[Saved data entries]
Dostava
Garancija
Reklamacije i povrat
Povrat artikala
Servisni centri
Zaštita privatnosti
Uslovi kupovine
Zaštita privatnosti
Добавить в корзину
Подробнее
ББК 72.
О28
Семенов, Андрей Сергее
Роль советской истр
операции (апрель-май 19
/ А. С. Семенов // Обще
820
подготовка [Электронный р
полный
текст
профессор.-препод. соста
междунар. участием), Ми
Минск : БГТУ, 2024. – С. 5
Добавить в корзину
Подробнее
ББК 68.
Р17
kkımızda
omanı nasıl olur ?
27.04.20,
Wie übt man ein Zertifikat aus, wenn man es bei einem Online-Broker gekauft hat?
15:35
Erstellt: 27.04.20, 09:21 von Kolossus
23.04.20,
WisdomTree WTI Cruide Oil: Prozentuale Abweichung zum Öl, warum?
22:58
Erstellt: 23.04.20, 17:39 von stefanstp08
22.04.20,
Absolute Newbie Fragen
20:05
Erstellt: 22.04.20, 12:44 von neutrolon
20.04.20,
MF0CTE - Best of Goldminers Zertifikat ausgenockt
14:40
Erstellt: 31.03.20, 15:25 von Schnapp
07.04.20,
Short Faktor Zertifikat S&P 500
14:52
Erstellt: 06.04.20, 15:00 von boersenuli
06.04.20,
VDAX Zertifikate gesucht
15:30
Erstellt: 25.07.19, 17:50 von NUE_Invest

==

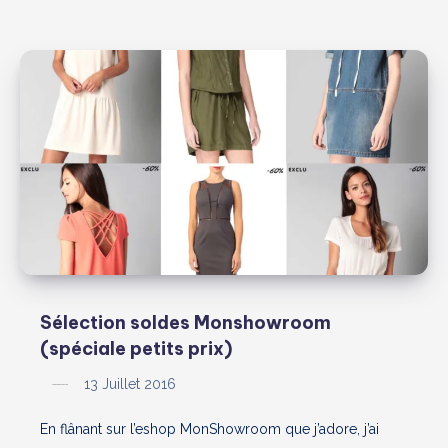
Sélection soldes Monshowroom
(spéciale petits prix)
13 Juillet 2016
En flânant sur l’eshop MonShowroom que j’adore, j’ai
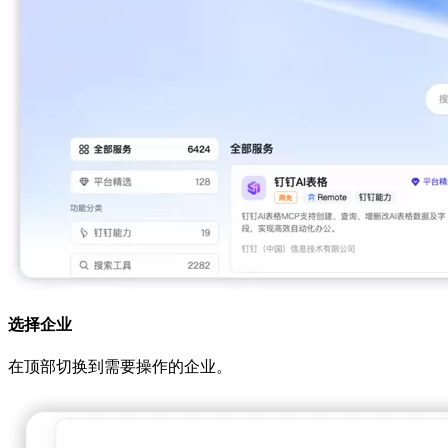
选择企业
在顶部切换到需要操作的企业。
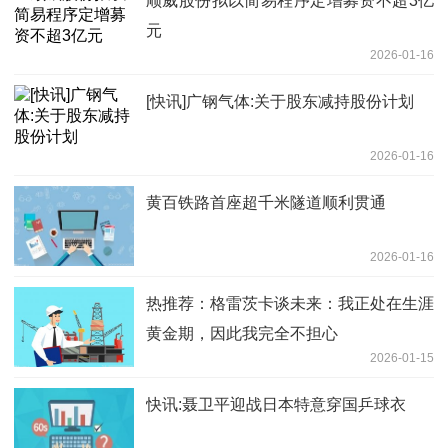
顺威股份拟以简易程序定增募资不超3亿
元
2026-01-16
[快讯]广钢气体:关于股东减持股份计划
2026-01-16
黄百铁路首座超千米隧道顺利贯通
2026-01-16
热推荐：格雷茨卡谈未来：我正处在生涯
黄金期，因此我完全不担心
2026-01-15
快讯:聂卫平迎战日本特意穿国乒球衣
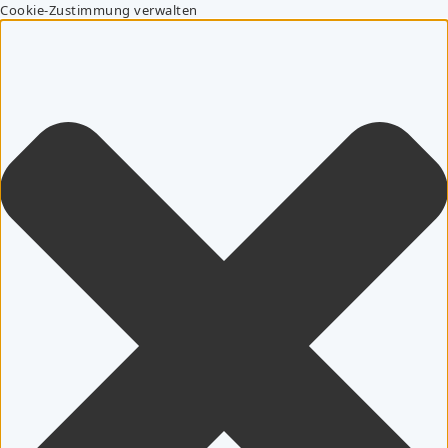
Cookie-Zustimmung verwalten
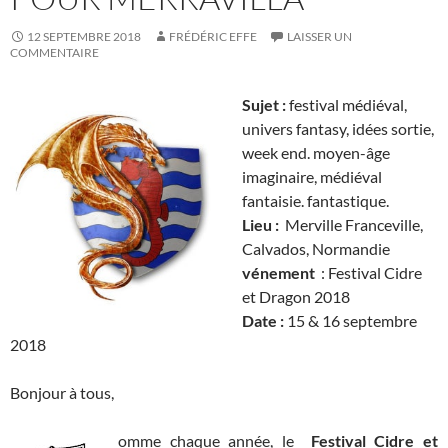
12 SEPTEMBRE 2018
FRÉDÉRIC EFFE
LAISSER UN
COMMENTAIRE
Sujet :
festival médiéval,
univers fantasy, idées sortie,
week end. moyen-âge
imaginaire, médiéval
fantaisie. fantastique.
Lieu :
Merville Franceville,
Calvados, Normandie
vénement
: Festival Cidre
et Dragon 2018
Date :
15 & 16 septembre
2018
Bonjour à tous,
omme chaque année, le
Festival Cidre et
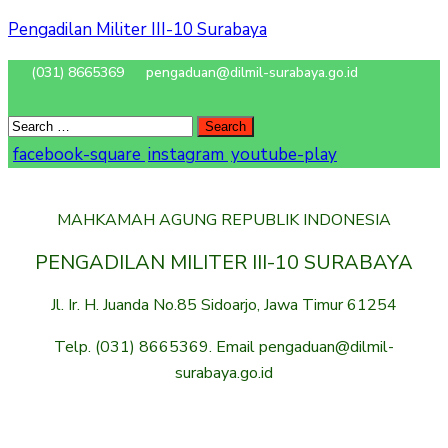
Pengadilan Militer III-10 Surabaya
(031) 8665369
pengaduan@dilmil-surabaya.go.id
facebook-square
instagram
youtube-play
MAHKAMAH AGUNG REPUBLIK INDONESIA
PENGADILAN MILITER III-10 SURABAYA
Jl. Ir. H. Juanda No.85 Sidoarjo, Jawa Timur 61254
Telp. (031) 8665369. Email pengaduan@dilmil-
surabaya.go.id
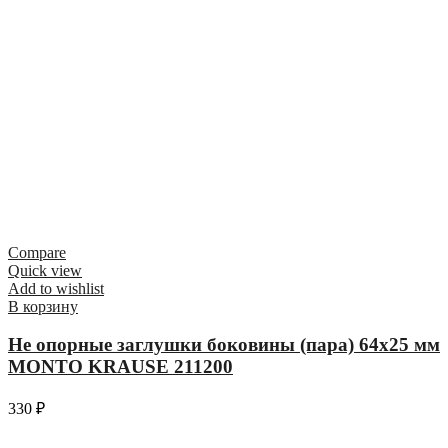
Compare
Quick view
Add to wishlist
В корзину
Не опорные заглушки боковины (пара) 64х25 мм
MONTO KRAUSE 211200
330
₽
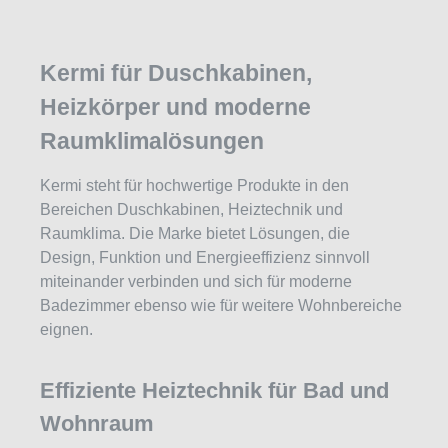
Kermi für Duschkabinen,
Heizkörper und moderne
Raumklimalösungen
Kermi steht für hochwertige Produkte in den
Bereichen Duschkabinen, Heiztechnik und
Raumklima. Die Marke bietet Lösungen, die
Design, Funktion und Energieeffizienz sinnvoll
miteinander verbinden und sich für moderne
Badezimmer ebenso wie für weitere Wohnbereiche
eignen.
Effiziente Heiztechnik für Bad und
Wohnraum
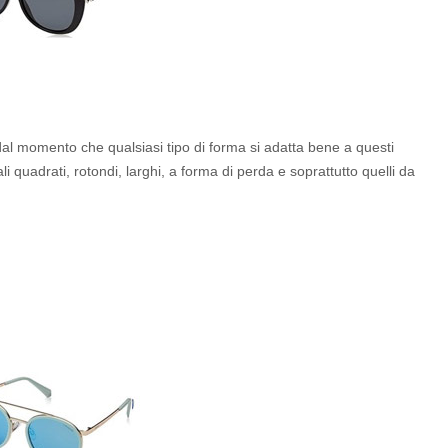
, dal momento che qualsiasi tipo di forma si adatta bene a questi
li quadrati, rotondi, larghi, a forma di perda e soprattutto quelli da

* **TASK REQUIREMENTS**:
Copy out, word for word, the lines of the records beginning with the one containing "Sélection soldes Monshowroom" and continuing through the one containing "在顶部切换到需要操作的企业。". Omit the pictures from your answer.

* **WORKED SOLUTION**:
Sélection soldes Monshowroom
(spéciale petits prix)
13 Juillet 2016
En flânant sur l’eshop MonShowroom que j’adore, j’ai
选择企业
在顶部切换到需要操作的企业。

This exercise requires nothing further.